Efficient Depth- and Spatially-Varying Image Simulation for Defocus Deblur
Xinge Yang, Chuong Nguyen, Wenbin Wang, Kaizhang Kang, Wolfgang Heidrich, Xiaoxing Li
TL;DR
This work tackles defocus and aberration in fixed-focus, large-aperture cameras by proposing an efficient, depth- and spatially varying synthetic data pipeline. It unprocesses RGB to RAW, models depth-dependent PSFs with a discretized depth set $Z$, and uses PSF interpolation to avoid per-pixel convolutions, augmented by ISO and radial position auxiliary channels; pseudo-depth from DepthAnythingV2 is scaled to enrich RGB datasets. A simple network (NAFNet) trained on low-resolution synthetic data generalizes to high-resolution real images and outperforms baselines while significantly reducing rendering time and memory compared to full optical simulations. The approach enables practical applications such as improved OCR for near-field text and higher-fidelity 3D asset reconstruction, and it offers a scalable path for computational photography in smart glasses and similar devices. Overall, depth-variant synthetic data provides robust, efficient defocus restoration with broad real-world impact.
Abstract
Modern cameras with large apertures often suffer from a shallow depth of field, resulting in blurry images of objects outside the focal plane. This limitation is particularly problematic for fixed-focus cameras, such as those used in smart glasses, where adding autofocus mechanisms is challenging due to form factor and power constraints.

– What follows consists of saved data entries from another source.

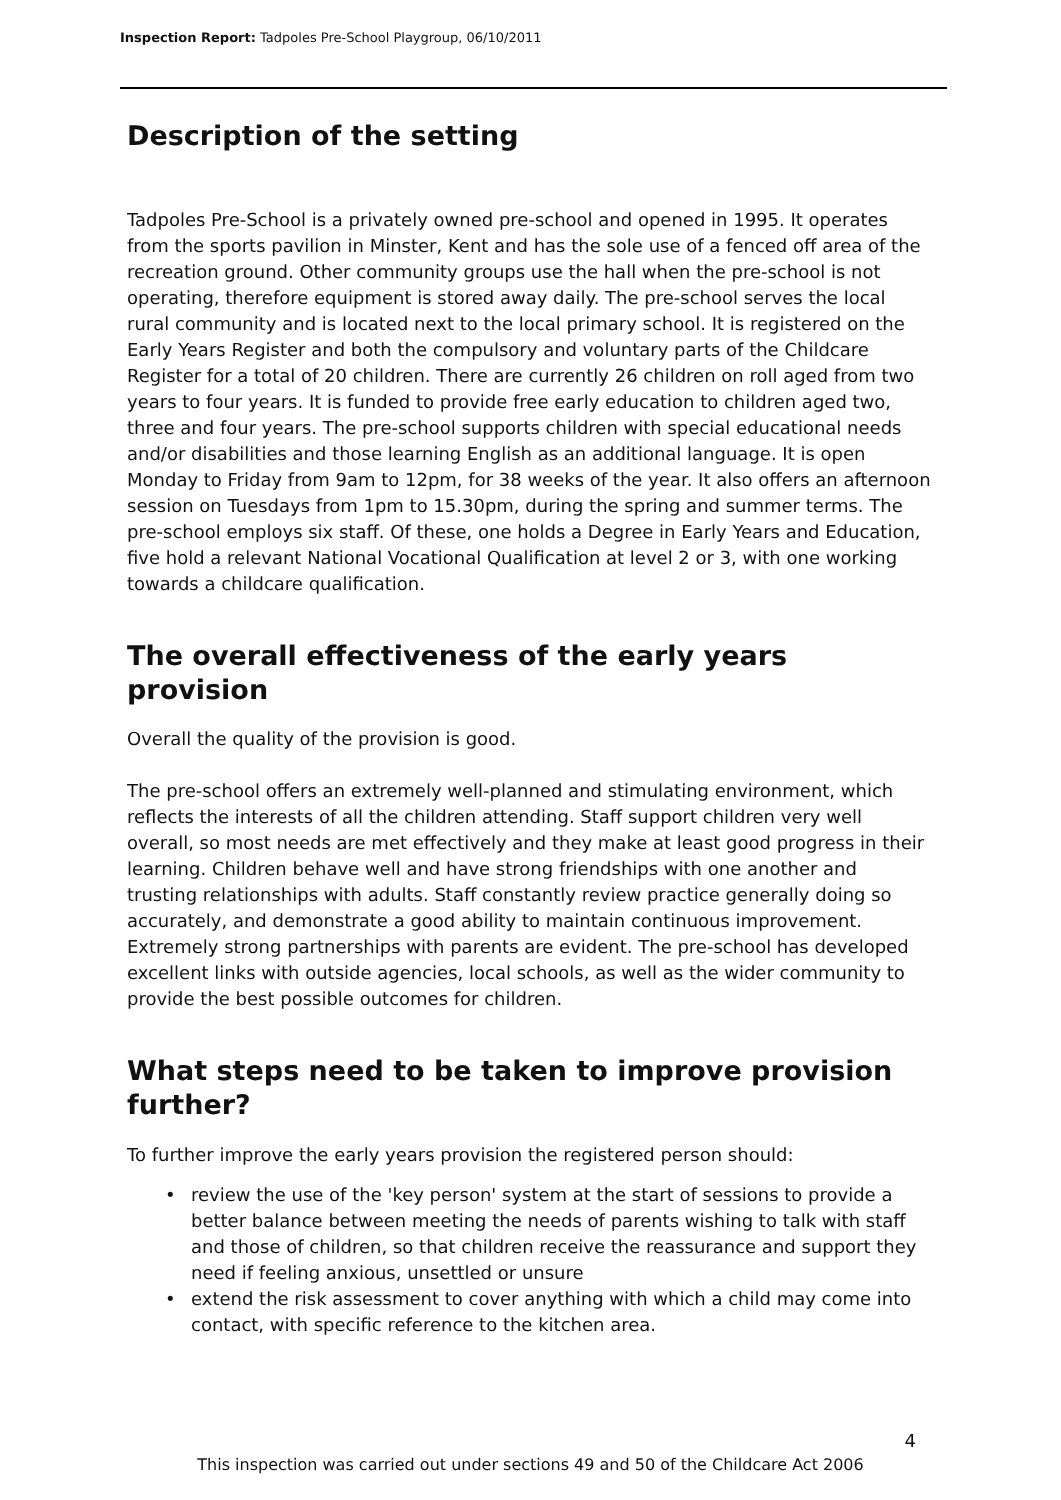Inspection Report: Tadpoles Pre-School Playgroup, 06/10/2011
Description of the setting
Tadpoles Pre-School is a privately owned pre-school and opened in 1995. It operates from the sports pavilion in Minster, Kent and has the sole use of a fenced off area of the recreation ground. Other community groups use the hall when the pre-school is not operating, therefore equipment is stored away daily. The pre-school serves the local rural community and is located next to the local primary school. It is registered on the Early Years Register and both the compulsory and voluntary parts of the Childcare Register for a total of 20 children. There are currently 26 children on roll aged from two years to four years. It is funded to provide free early education to children aged two, three and four years. The pre-school supports children with special educational needs and/or disabilities and those learning English as an additional language. It is open Monday to Friday from 9am to 12pm, for 38 weeks of the year. It also offers an afternoon session on Tuesdays from 1pm to 15.30pm, during the spring and summer terms. The pre-school employs six staff. Of these, one holds a Degree in Early Years and Education, five hold a relevant National Vocational Qualification at level 2 or 3, with one working towards a childcare qualification.
The overall effectiveness of the early years provision
Overall the quality of the provision is good.
The pre-school offers an extremely well-planned and stimulating environment, which reflects the interests of all the children attending. Staff support children very well overall, so most needs are met effectively and they make at least good progress in their learning. Children behave well and have strong friendships with one another and trusting relationships with adults. Staff constantly review practice generally doing so accurately, and demonstrate a good ability to maintain continuous improvement. Extremely strong partnerships with parents are evident. The pre-school has developed excellent links with outside agencies, local schools, as well as the wider community to provide the best possible outcomes for children.
What steps need to be taken to improve provision further?
To further improve the early years provision the registered person should:
• review the use of the 'key person' system at the start of sessions to provide a better balance between meeting the needs of parents wishing to talk with staff and those of children, so that children receive the reassurance and support they need if feeling anxious, unsettled or unsure
• extend the risk assessment to cover anything with which a child may come into contact, with specific reference to the kitchen area.
4
This inspection was carried out under sections 49 and 50 of the Childcare Act 2006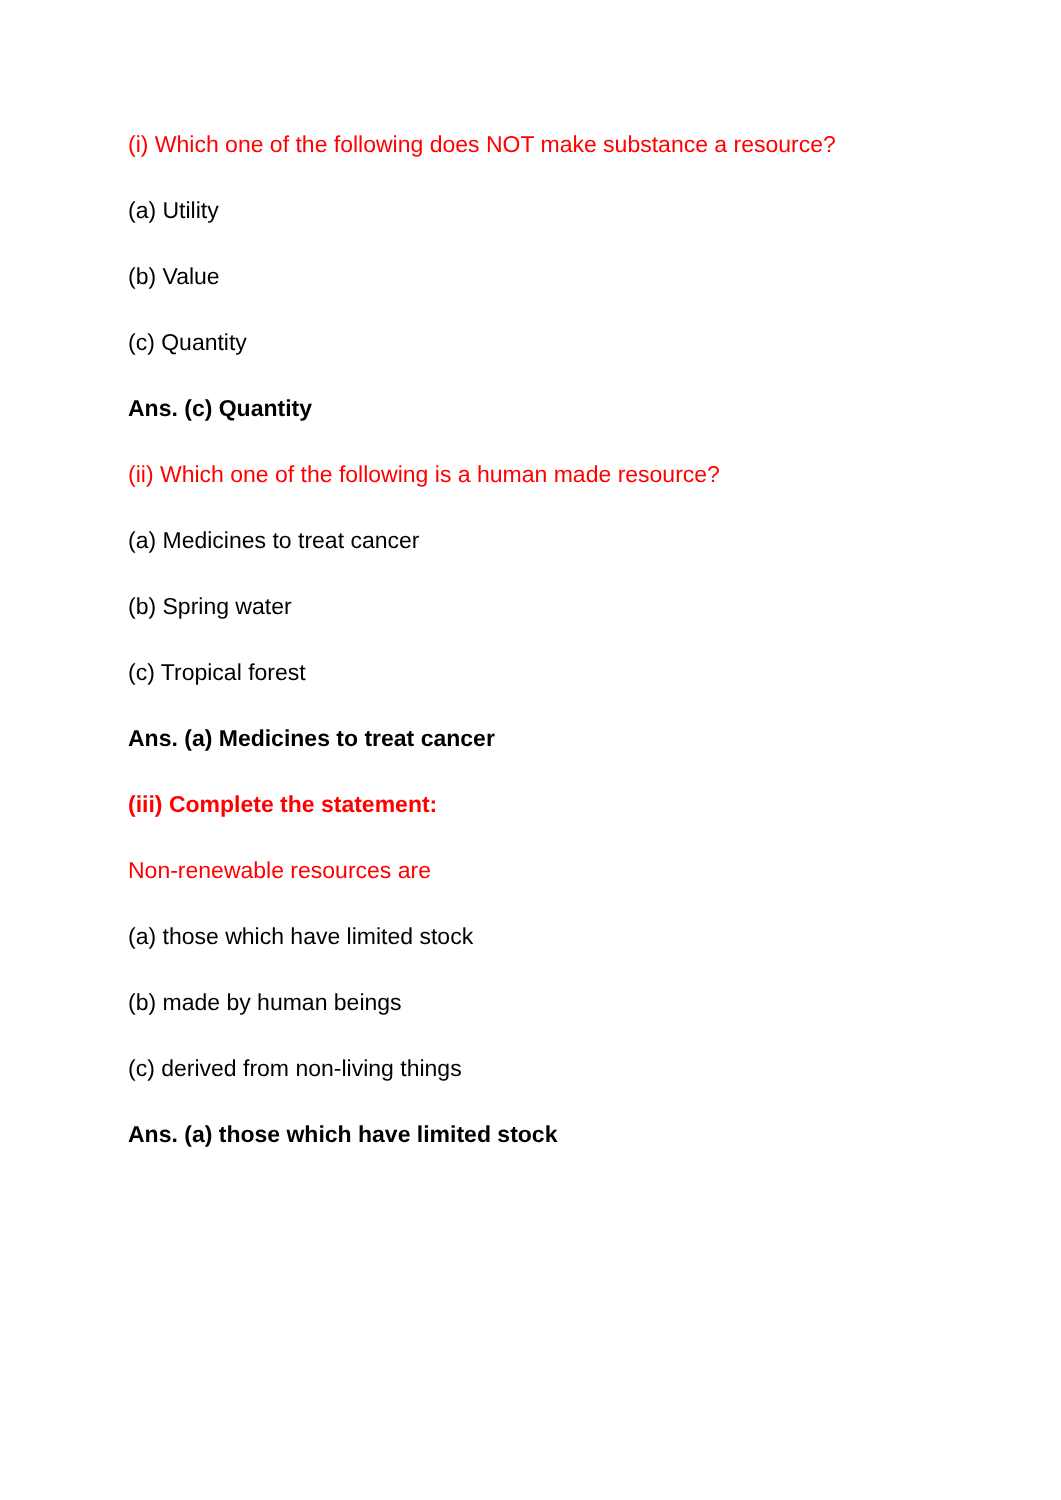(i) Which one of the following does NOT make substance a resource?
(a) Utility
(b) Value
(c) Quantity
Ans. (c) Quantity
(ii) Which one of the following is a human made resource?
(a) Medicines to treat cancer
(b) Spring water
(c) Tropical forest
Ans. (a) Medicines to treat cancer
(iii) Complete the statement:
Non-renewable resources are
(a) those which have limited stock
(b) made by human beings
(c) derived from non-living things
Ans. (a) those which have limited stock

Due to unmatched optical aberrations and defocus properties unique to each camera system, deep learning models trained on existing open-source datasets often face domain gaps and do not perform well in real-world settings. In this paper, we propose an efficient and scalable dataset synthesis approach that does not rely on fine-tuning with real-world data. Our method simultaneously models depth-dependent defocus and spatially varying optical aberrations, addressing both computational complexity and the scarcity of high-quality RGB-D datasets. Experimental results demonstrate that a network trained on our low resolution synthetic images generalizes effectively to high resolution (12MP) real-world images across diverse scenes.